そして最後にこう言ってスピーチを締めくくった。「最後に2つの言葉をお伝えします。みなさん、『INCLUSION RIDER』」。

ネイティブも首をかしげた「inclusion rider」って?

この「INCLUSION RIDER」という耳慣れない言葉に首をかしげたのは、非英語圏の人々だけではないようだ。スピーチのあとTwitterでは「インクルージョン・ライダーについてググったけどわからなかった」「インクルージョン・ライター(wrtiter)の間違い?」「『inclusion riderとは』っていう記事はどこ? SEOの人たちしっかりして」というような言葉が飛び交い、マクドーマンドの胸を打つスピーチを締めくくった2つの単語の真意を探ろうとする人々の言葉で溢れた。これは映画業界の人や専門家でないと知らない言葉なのだそうだ。

マクドーマンドは授賞式後の会見でこの言葉について聞かれ、「映画への出演契約をするときに、少なくとも50%の多様性をキャストだけでなくクルーに求めることができるという仕組み」と説明。「私も先週知ったばかり」と明かしつつ、「35年間映画業界にいて初めて知ったけど、もう後戻りはできない。『女性』がトレンド? 『アフリカンアメリカン』がトレンド?そうじゃない。それは今、変わります。そしてinclusion riderはそのことと関係があると思う」と話した。

フランシス・マクドーマンドの『アカデミー賞』授賞式後の会見の様子

多様性確保への解決策に

inclusion riderとは、俳優が出演契約をする際に、その作品のキャストや制作スタッフの中に女性や有色人種といった立場の弱い人々をある程度の割合で含めることを求める条項のことを指すのだという。役者が自分の出演作にキャストとスタッフの多様性を約束させることができるというものだ。

英紙『The Guradian』などの報道によれば、この言葉は、南カリフォルニア大学アネンバーグ・インクルージョン・イニシアチブの創立者であるステイシー・スミスが、2016年の『TEDトーク』で提唱している。

このプレゼンテーションでスミスはその年のアメリカの興行成績100位以内に入った作品を調査し、セリフのある黒人やアフリカンアメリカンの女性の登場人物が1人も登場しない映画が48作品、セリフのあるアジア人やアジア系アメリカ人女性が1人も登場しない映画が70作品、障がいのある女性が1人も登場しない作品が84作品、セリフのあるLGBTの女性が登場しない作品が93作品といったデータを示し、映画のキャスティングが実際現実に生きる人々の多様性を反映していないと指摘した。そのうえでハリウッドスターが、多様性受け入れの条項を出演契約に盛り込むことが解決策の1つになるとした。

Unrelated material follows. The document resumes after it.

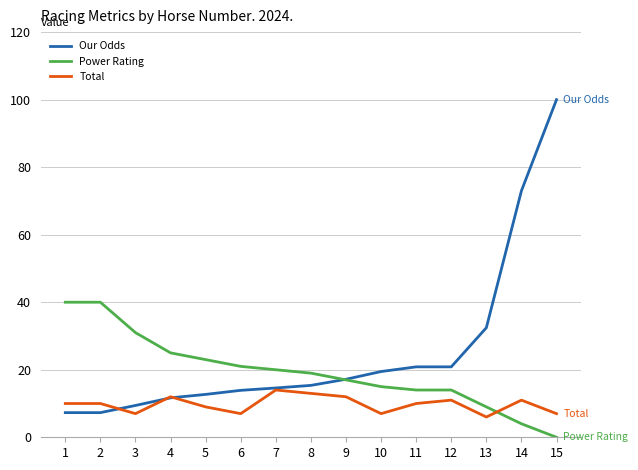

The Power Rating series shows 40.0 at 1. True or false?

True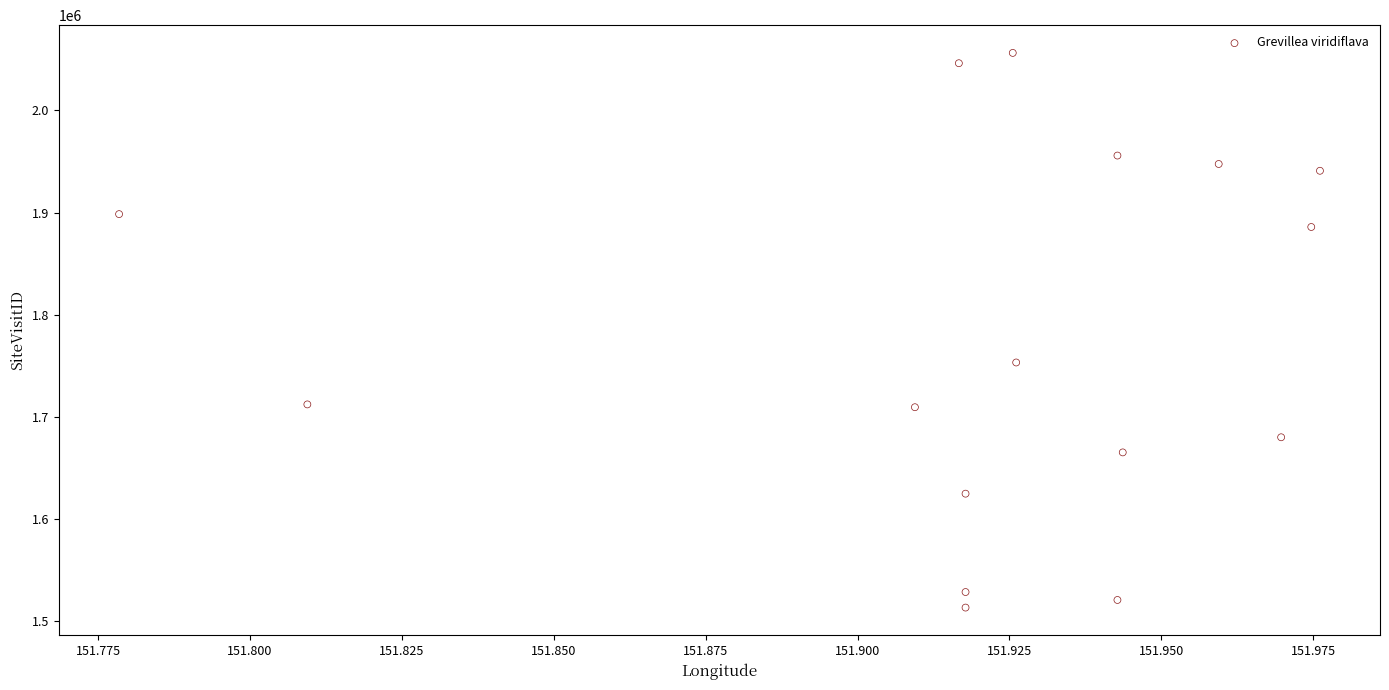

What is the range of Y values (max minus min)?

542719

ベテラン女優であるマクドーマンドも最近初めて知ったというこの仕組みだが、さっそく『ルーム』で『第88回アカデミー賞』主演女優賞を受賞したブリー・ラーソンが賛同の意を示すなどの反響を呼んでいる。

今年の『アカデミー賞』では『ゲット・アウト』のジョーダン・ピールが、黒人として初めて脚本賞を受賞した。全米で熱狂を呼んでいる『ブラックパンサー』において、黒人のヒーローの活躍を見た黒人の子供たちが、スクリーンの中に自分と重ね合わせる存在を見つけることができたように、自分と同じ人種や境遇、立場の人の活躍をメディアや物語の中に見つけることができるというのはとても意味のあることだ。マクドーマンドが光を当てたこの「inclusion rider」という仕組みも、ハリウッドにおける様々な不均衡を正す糸口になることを願ってやまない。